When sugar-beets are grown for food, we may safely manure them as we would mangel-wurzel, and treat the two crops precisely alike.

I usually raise from ten to fifteen acres of mangel-wurzel every year. I grow them in rotation with other crops, and not as the Hon. Harris Lewis and some others do, continuously on the same land. We manure liberally, but not extravagantly, and get a fair yield, and the land is left in admirable condition for future crops.

I mean by this, not that the land is specially rich, but that it is very clean and mellow.

“In 1877,” said the Deacon, “you had potatoes on the land where you grew mangels the previous year, and had the best crop in the neighborhood.”

This is true, but still I do not think it a good rotation. A barley crop seeded with clover would be better, especially if the mangels were heavily manured.

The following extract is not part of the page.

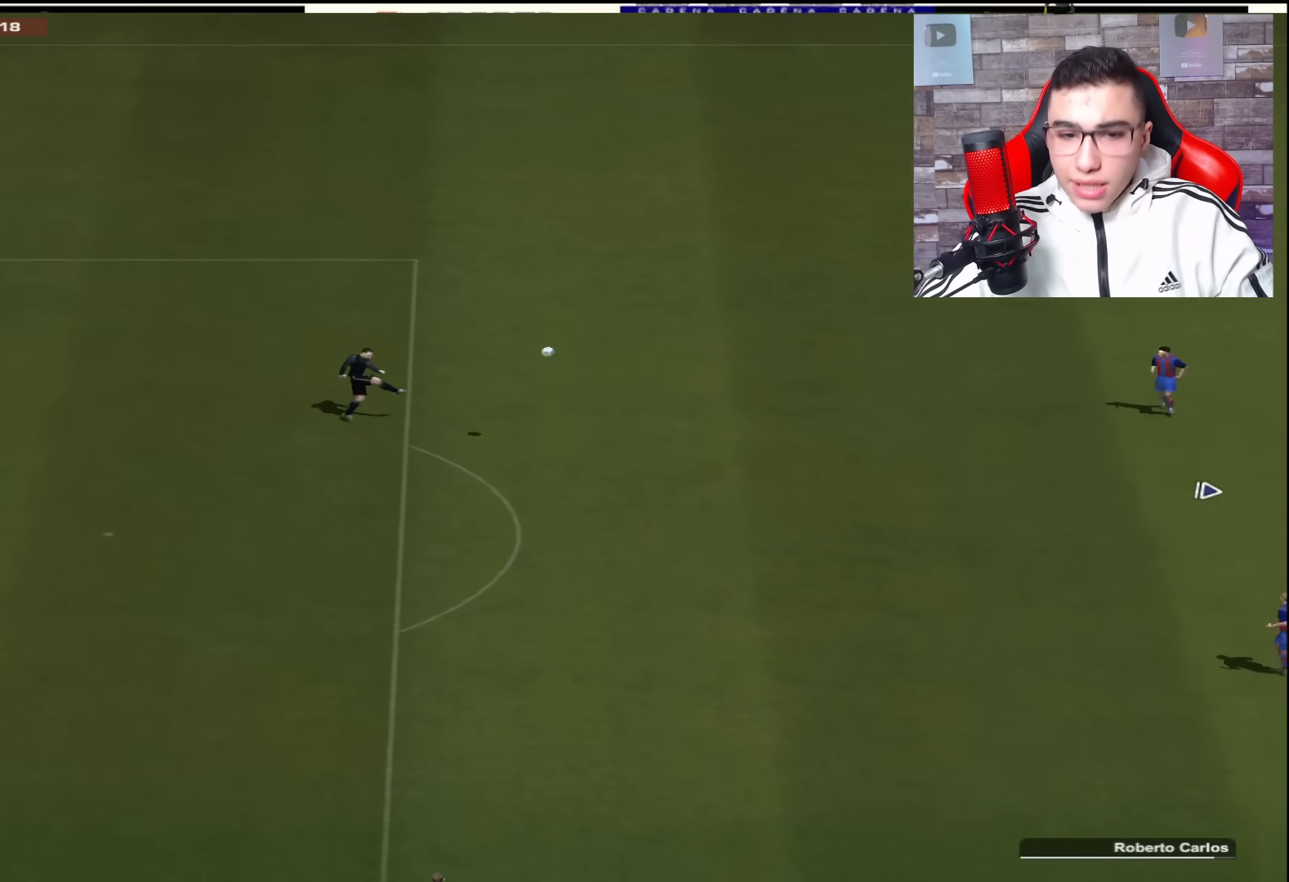
{"buttons": [], "left_stick": "left", "right_stick": "center", "events": [[100, "R1", "up"], [267, "left_stick", "left"]]}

The clover would get the manure which had been washed into the subsoil, or left in such a condition that potatoes or grain could not take it up.

There is one thing in relation to my mangels of 1876 which has escaped the Deacon. The whole piece was manured and well prepared, and dibbled in with mangels, the rows being 2½ feet apart, and the seed dropped 15 inches apart in the rows. Owing to poor seed, the mangels failed on about three acres, and we plowed up the land and drilled in corn for fodder, in rows 2½ feet apart, and at the rate of over three bushels of seed per acre. We had a great crop of corn-fodder.

The next year, as I said before, the whole piece was planted with potatoes, and if it was true that mangels are an “enriching crop,” while corn is an “exhausting” crop, we ought to have had much better potatoes after the mangels than after corn. This was certainly not the case; if there was any difference, it was in favor of the corn. But I do not place any confidence in an experiment of this kind, where the crops were not weighed and the results carefully ascertained.


Mr. Lawes has made some most thorough experiments with different manures on sugar-beets, and in 1876 he commenced a series of experiments with mangel-wurzel.

The land is a rather stiff clay loam, similar to that on which the wheat and barley experiments were made. It is better suited to the growth of beets than of turnips.